- [Work to be completed]:
Convert the lines of every entry below into a numbered list, leaving out any blank lines.

- [Data section]:
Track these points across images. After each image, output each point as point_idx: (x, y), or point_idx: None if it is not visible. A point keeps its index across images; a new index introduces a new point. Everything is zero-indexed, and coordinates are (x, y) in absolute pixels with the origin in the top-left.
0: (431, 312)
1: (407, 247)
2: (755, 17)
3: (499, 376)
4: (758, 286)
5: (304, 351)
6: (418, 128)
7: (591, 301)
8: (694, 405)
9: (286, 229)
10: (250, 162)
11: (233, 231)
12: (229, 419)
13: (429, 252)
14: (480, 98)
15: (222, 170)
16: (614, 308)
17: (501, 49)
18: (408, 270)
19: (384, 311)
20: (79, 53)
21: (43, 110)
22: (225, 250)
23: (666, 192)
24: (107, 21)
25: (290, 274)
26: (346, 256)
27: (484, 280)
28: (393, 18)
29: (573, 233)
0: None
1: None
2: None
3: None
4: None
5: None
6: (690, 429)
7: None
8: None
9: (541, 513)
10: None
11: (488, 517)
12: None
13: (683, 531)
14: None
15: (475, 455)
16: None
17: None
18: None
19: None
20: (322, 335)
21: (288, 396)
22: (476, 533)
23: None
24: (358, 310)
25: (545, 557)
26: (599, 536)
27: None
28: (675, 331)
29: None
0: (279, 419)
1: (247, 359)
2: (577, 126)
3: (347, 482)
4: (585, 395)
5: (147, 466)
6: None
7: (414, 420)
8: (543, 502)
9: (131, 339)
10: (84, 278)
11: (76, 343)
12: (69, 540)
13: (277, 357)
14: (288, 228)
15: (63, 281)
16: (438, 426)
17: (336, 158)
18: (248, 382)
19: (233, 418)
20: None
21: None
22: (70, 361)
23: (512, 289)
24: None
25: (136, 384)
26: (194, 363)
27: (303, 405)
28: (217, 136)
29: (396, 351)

- [Exercise result]:
1. Track these points across images. After each image, output each point as point_idx: (x, y), or point_idx: None if it is not visible. A point keeps its index across images; a new index introduces a new point. Everything is zero-indexed, and coordinates are (x, y) in absolute pixels with the origin in the top-left.
2. 0: (431, 312)
3. 1: (407, 247)
4. 2: (755, 17)
5. 3: (499, 376)
6. 4: (758, 286)
7. 5: (304, 351)
8. 6: (418, 128)
9. 7: (591, 301)
10. 8: (694, 405)
11. 9: (286, 229)
12. 10: (250, 162)
13. 11: (233, 231)
14. 12: (229, 419)
15. 13: (429, 252)
16. 14: (480, 98)
17. 15: (222, 170)
18. 16: (614, 308)
19. 17: (501, 49)
20. 18: (408, 270)
21. 19: (384, 311)
22. 20: (79, 53)
23. 21: (43, 110)
24. 22: (225, 250)
25. 23: (666, 192)
26. 24: (107, 21)
27. 25: (290, 274)
28. 26: (346, 256)
29. 27: (484, 280)
30. 28: (393, 18)
31. 29: (573, 233)
32. 0: None
33. 1: None
34. 2: None
35. 3: None
36. 4: None
37. 5: None
38. 6: (690, 429)
39. 7: None
40. 8: None
41. 9: (541, 513)
42. 10: None
43. 11: (488, 517)
44. 12: None
45. 13: (683, 531)
46. 14: None
47. 15: (475, 455)
48. 16: None
49. 17: None
50. 18: None
51. 19: None
52. 20: (322, 335)
53. 21: (288, 396)
54. 22: (476, 533)
55. 23: None
56. 24: (358, 310)
57. 25: (545, 557)
58. 26: (599, 536)
59. 27: None
60. 28: (675, 331)
61. 29: None
62. 0: (279, 419)
63. 1: (247, 359)
64. 2: (577, 126)
65. 3: (347, 482)
66. 4: (585, 395)
67. 5: (147, 466)
68. 6: None
69. 7: (414, 420)
70. 8: (543, 502)
71. 9: (131, 339)
72. 10: (84, 278)
73. 11: (76, 343)
74. 12: (69, 540)
75. 13: (277, 357)
76. 14: (288, 228)
77. 15: (63, 281)
78. 16: (438, 426)
79. 17: (336, 158)
80. 18: (248, 382)
81. 19: (233, 418)
82. 20: None
83. 21: None
84. 22: (70, 361)
85. 23: (512, 289)
86. 24: None
87. 25: (136, 384)
88. 26: (194, 363)
89. 27: (303, 405)
90. 28: (217, 136)
91. 29: (396, 351)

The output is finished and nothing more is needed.